技術紹介2:タンパク質を並べる
現在の我が国は高度高齢化社会に直面し、それに伴う医療費の増大が大きな社会問題となっています。
増大する医療費の抑制及び国民のQOLの向上のためには、疾病を未然にあるいはごく初期の段階で
発見・診断し、予防医療を進めることが有効であると考えられます。
そのためには、疾病の診断に用いられる各種バイオマーカーを網羅的かつ迅速・高感度に測定する技術が
必要となります。また、医療費の抑制という観点から、多項目診断でありながら、
かつ安価な測定法であることが求められています。
シリコンの微細加工技術は、デバイスの高集積化による製造コストの削減を実現し、
安価なデバイス作製を可能としており、将来の多項目同時測定バイオセンサの基盤となりえます。
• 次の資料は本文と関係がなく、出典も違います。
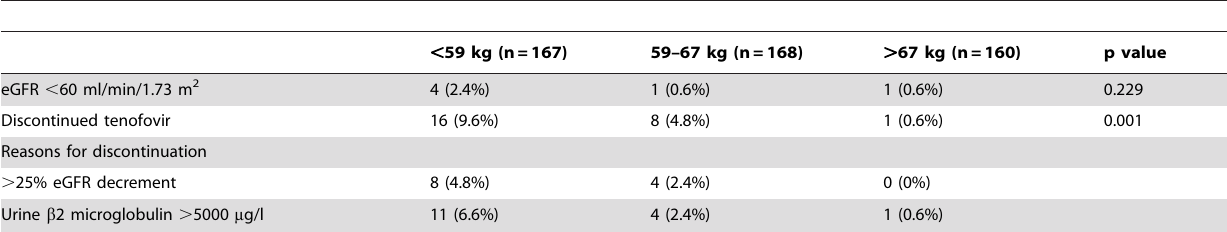
Table 6. Number of patients whose eGFR decreased to , 60 ml/min/1.73 m 2 and who discontinued tenofovir with clinical diagnosis of renal dysfunction due to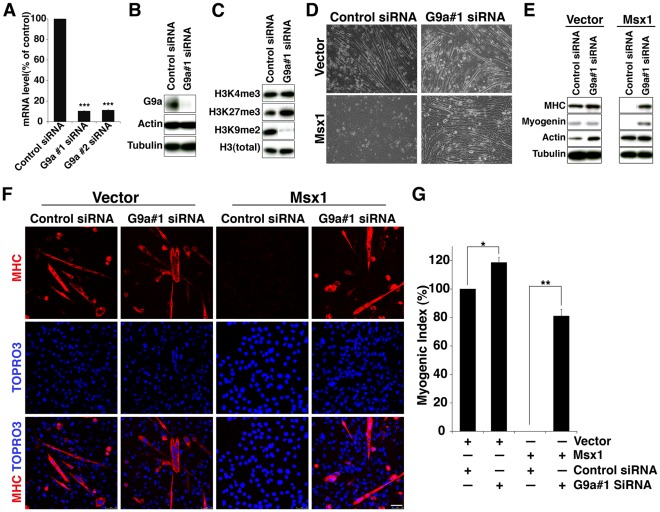
Association of Msx1 with G9a is required for regulation of myoblast differentiation.(A) Quantitative PCR to determine the level of G9a mRNA following knock-down by siRNA, mRNAs were prepared 48 hours after transfection with the indicated siRNA. (B) Western blot assay for efficiency of G9a knock-down, C2C12 cells were transfected with the indicated siRNA, extracts prepared 72 hours after transfection and analyzed by western blotting for the indicated proteins. (C) Western blot assay for histone marks. C2C12 cells were transfected with the indicated siRNA, extracts prepared 72 hours after transfection and analyzed by western blotting for the indicated histone marks. (D) Differentiation assay of C2C12 cells expressing (+) or lacking (-) Msx1 along with the control or G9a siRNA. Micrographs of C2C12 cells show the absence of myotubes in Msx1-expressing cells but not in cells also expressing the G9a siRNA on Day 3 after differentiation. (E) Western blots analyses of markers of terminal muscle differentiation, MHC and Myogenin on Day 3 after differentiation. (F) Immunofluorescence assays done on Day 2 after differentiation as detected using antibody for MHC and the nuclear marker TOPRO3. The scale bars represent 50 µm. (G) Quantitative analyses of myogenic index on Day 2 after differentiation. The percentage of MHC+ cells in vector cells with control siRNA was given a value of 100%. In A and G, the * indicate the following: ***P<0.0001, **P<0.001, *P<0.01.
しかし、シリコンデバイスは電荷・屈折率などの物理的性質を高感度に検出するための
プラットフォームとしては非常に洗練されていますが、それ自体は「何がそこに存在しているか」という
物質認識機能を持ちません。バイオセンシング用途に利用するためには、半導体デバイス表面を
タンパク質で「修飾」し、特異的物質認識能を付加する必要があります。DNAチップなどに
代表されるように、DNAによる表面修飾は既に実用化の段階に達しています。しかし、
タンパク質チップはラボスケールでの報告が主であり、未だ実用化には至っていません。
この理由として、DNAはその塩基配列自体が特異的認識の役割を果たすため、その構造や安定性に
ついては通常問題とならないのに対し、タンパク質の機能・活性の発揮のためには、
そのアミノ酸配列に加え立体構造が重要な役割を果たすことが挙げられます。本来水溶液中に存在する
タンパク質にとって、固体表面への固定化は非常に大きなストレスであり、固体表面との相互作用に
伴う立体構造の変化によって変性・失活することが多いと言われています。また、固体表面上での
タンパク質の活性の発揮のためには、タンパク質の活性部位が溶液中の対象物質にアクセスできなけ
ればならないといった分子配向性の問題が生じます。また同時に、固体表面や近傍の分子による
立体障害も問題となっています。
弊社では、生体分子を固定化するための接着剤兼足場として、シリコン固体表面(シリコン酸化膜)に
結合するタンパク質を利用する方法を提唱しています。シリコンを材料としたバイオセンサ開発のために、
自然界に存在する多種多様なタンパク質群から、シリコン表面に結合するタンパク質を探索し、
シリコン結合タンパク質Si-tagを取得しました。これを用いて、任意のタンパク質をシリコンデバイス表面に
固定化する技術を提供しています。